→ **Assigned task**
Below is a listing. Set down exactly the lines from the one containing "right shoulder: (509, 260)" through the one containing "right elbow: (276, 477)", both ends included, and leave out the rest.

[[ Input for this task open ]]

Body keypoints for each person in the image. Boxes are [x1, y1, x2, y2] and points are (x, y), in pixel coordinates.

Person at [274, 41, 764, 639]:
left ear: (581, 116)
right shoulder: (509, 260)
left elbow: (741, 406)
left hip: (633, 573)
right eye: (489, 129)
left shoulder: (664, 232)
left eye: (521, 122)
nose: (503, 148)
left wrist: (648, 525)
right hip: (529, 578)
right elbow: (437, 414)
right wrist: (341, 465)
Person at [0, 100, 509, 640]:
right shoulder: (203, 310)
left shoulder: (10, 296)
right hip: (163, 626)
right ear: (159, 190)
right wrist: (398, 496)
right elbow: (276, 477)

[[ Input for this task closed ]]
[[ Input for this task open ]]

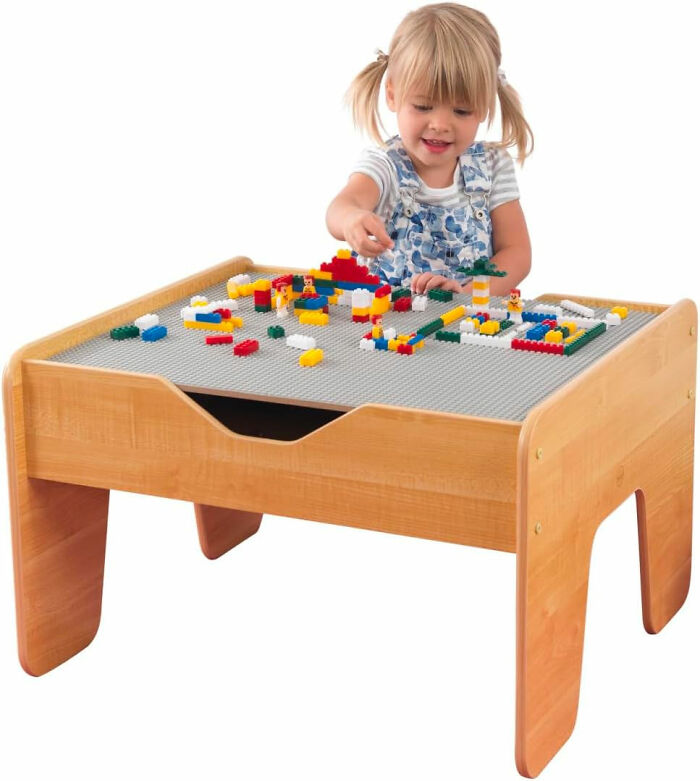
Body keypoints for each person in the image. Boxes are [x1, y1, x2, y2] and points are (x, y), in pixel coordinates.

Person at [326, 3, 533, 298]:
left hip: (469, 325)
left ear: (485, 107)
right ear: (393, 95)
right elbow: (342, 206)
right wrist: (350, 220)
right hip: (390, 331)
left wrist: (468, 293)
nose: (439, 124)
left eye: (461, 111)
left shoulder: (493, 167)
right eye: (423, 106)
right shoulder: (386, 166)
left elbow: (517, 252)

[[ Input for this task closed ]]

→ **Written solution**
right shoulder: (509, 260)
left elbow: (741, 406)
left hip: (633, 573)
right eye: (489, 129)
left shoulder: (664, 232)
left eye: (521, 122)
nose: (503, 148)
left wrist: (648, 525)
right hip: (529, 578)
right elbow: (437, 414)
right wrist: (341, 465)
Person at [0, 100, 509, 640]:
right shoulder: (203, 310)
left shoulder: (10, 296)
right hip: (163, 626)
right ear: (159, 190)
right wrist: (398, 496)
right elbow: (276, 477)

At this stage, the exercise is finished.